Lachlan's Square Village has Busways operated bus connections to the Sydney CBD, North Shore, Northern Sydney and Greater Western Sydney, as well as local surrounding suburbs. The majority of its bus services are located in Jarvis Circuit and Epping Road.

Lachlan's Square Village also has a multi level car park with 220 spaces.

== History ==
Construction of Lachlan's Square Village commenced in December 2017 and was expected to be completed by the fourth quarter of 2019.

However, on 1 April 2019, a large amount of scaffolding and concrete collapsed and killed an 18 year old formwork apprentice Christopher Cassaniti and critically injured another worker aged 39 who was trapped under the collapsed scaffolding. Emergency services were called to the scene around 12:30pm. Eight ambulances, police and fire and rescue crews and the Care Flight helicopter were at the scene. The rescuers struggled to free the teenager who was amongst the twisted pile of piping. The work was slow and delicate due to the risk of a further collapse. Miraculously, with up to 350 workers on the site on any given day, the number of deaths and injuries was not significantly higher. Several investigations were launched into the cause of the collapse.
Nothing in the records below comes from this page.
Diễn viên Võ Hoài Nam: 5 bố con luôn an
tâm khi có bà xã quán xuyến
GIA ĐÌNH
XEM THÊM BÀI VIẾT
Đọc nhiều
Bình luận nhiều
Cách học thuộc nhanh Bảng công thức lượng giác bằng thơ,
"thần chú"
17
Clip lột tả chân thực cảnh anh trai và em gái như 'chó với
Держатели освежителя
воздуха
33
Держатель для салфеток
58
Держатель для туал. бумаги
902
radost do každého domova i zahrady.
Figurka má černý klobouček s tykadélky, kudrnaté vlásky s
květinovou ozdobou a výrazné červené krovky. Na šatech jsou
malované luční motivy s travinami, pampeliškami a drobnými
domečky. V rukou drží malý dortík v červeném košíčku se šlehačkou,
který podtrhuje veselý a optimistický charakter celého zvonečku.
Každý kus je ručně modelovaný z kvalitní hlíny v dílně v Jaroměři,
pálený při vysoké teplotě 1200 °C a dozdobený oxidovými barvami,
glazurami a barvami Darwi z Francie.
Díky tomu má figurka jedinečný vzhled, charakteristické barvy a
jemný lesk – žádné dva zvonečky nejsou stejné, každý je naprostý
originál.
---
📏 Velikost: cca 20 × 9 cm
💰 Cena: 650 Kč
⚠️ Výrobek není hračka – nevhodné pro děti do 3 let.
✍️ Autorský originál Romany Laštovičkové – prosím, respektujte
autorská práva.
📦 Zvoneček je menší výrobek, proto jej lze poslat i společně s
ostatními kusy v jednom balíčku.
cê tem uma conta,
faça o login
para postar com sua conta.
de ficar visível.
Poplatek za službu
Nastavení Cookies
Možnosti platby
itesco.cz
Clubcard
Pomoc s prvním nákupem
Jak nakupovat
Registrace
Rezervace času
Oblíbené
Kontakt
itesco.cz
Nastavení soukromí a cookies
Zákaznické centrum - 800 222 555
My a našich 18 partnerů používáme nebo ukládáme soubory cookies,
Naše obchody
Lachlans Square Village was due to open in November 2019 however it was delayed to June 2020.

On 29 September 2020, Coles and its Liquorland store opened. The 2,736m² Coles supermarket featured an in-store bakery, large gourmet deli and market-style fresh produce area.

On 15 December 2020, a range of retail stores including restaurants opened up in the centre just in time for Christmas. The Snap Fitness gym opened on 22 February 2021.